4. Alexander Hamilton
Ron Chernow
Few figures in American history have been more hotly debated or more grossly misunderstood than Alexander Hamilton. Chernow’s biography gives Hamilton his due and sets the record straight, deftly illustrating that the political and economic greatness of today’s America is the result of Hamilton’s countless sacrifices to champion ideas that were often wildly disputed during his time. Chernow here recounts Hamilton’s turbulent life: an illegitimate, largely self-taught orphan from the Caribbean, he came out of nowhere to take America by storm, rising to become George Washington’s aide-de-camp in the Continental Army, coauthoring The Federalist Papers, founding the Bank of New York, leading the Federalist Party, and becoming the first Treasury Secretary of the United States.
3. Sapiens
Yuval Noah Harari
Over the last few decades, humans have begun to bend laws of natural selection that have governed life for the past four billion years. We are acquiring the ability to design not only the world around us, but also ourselves. Where is this leading us, and what do we want to become? Most books about the history of humanity pursue either a historical or a biological approach, but Dr. Yuval Noah Harari breaks the mold with this highly original work that begins about 70,000 years ago with the appearance of modern cognition. From examining the role evolving humans have played in the global ecosystem to charting the rise of empires, Sapiens integrates history and science to reconsider accepted narratives, connect past developments with contemporary concerns, and examine specific events within the context of larger ideas.
2. Hillbilly Elegy
J.D. Vance
Hillbilly Elegy is a passionate and personal analysis of a culture in crisis—that of white working-class Americans. The decline of this group, a demographic that has been slowly disintegrating over forty years, has never before been written about as searingly from the inside. J. D. Vance tells the true story of what a social, regional, and class decline feels like when you were born with it hung around your neck. It chronicles humble beginnings of a poor family in post-war America, who overcame obstacles a plenty to raise a family, and eventually work their way to the middle-class. But the details get so much more painful. Alcoholism, abuse, trauma– all part of the growing pains this family faced to arrive where they are today.

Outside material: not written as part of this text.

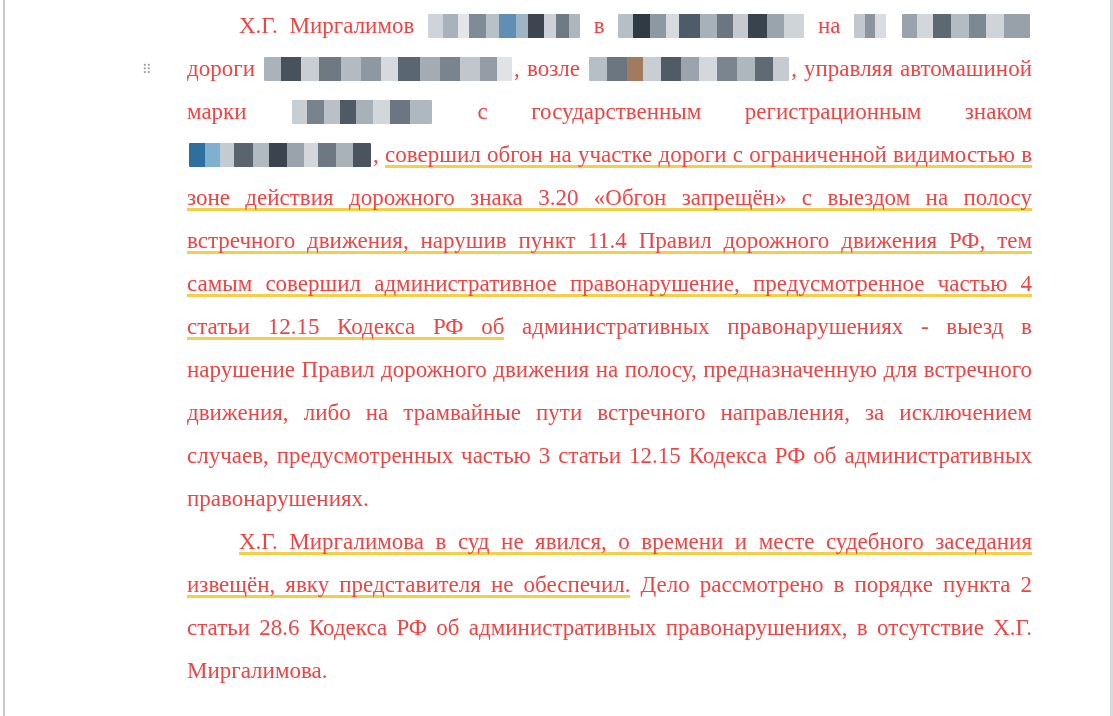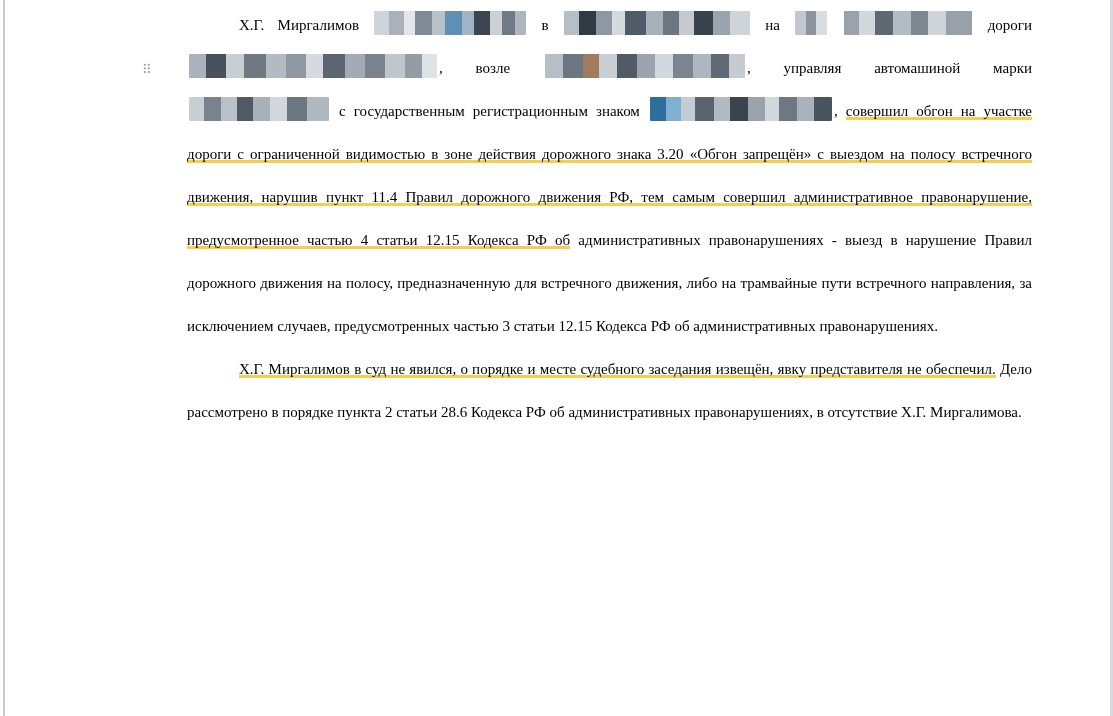"Х.Г. Миргалимов в на дороги" .doc-body { color: #000000 -> #ef4444; font-size: 15px -> 23px }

1. The Subtle Art of Not Giving A F**k
Mark Manson
There are only so many things we can give a fuck about so we need to figure out which ones really matter, according to Manson . While money is nice, caring about what you do with your life is better, because true wealth is about experience. A “… much-needed grab-you-by-the-shoulders-and-look-you-in-the-eye moment of real-talk…”, complete with entertaining anecdotes and profane, straight-savage humour, The Subtle Art of Not Giving a F**k is a “… refreshing slap for a generation to help them lead contented, grounded lives…”.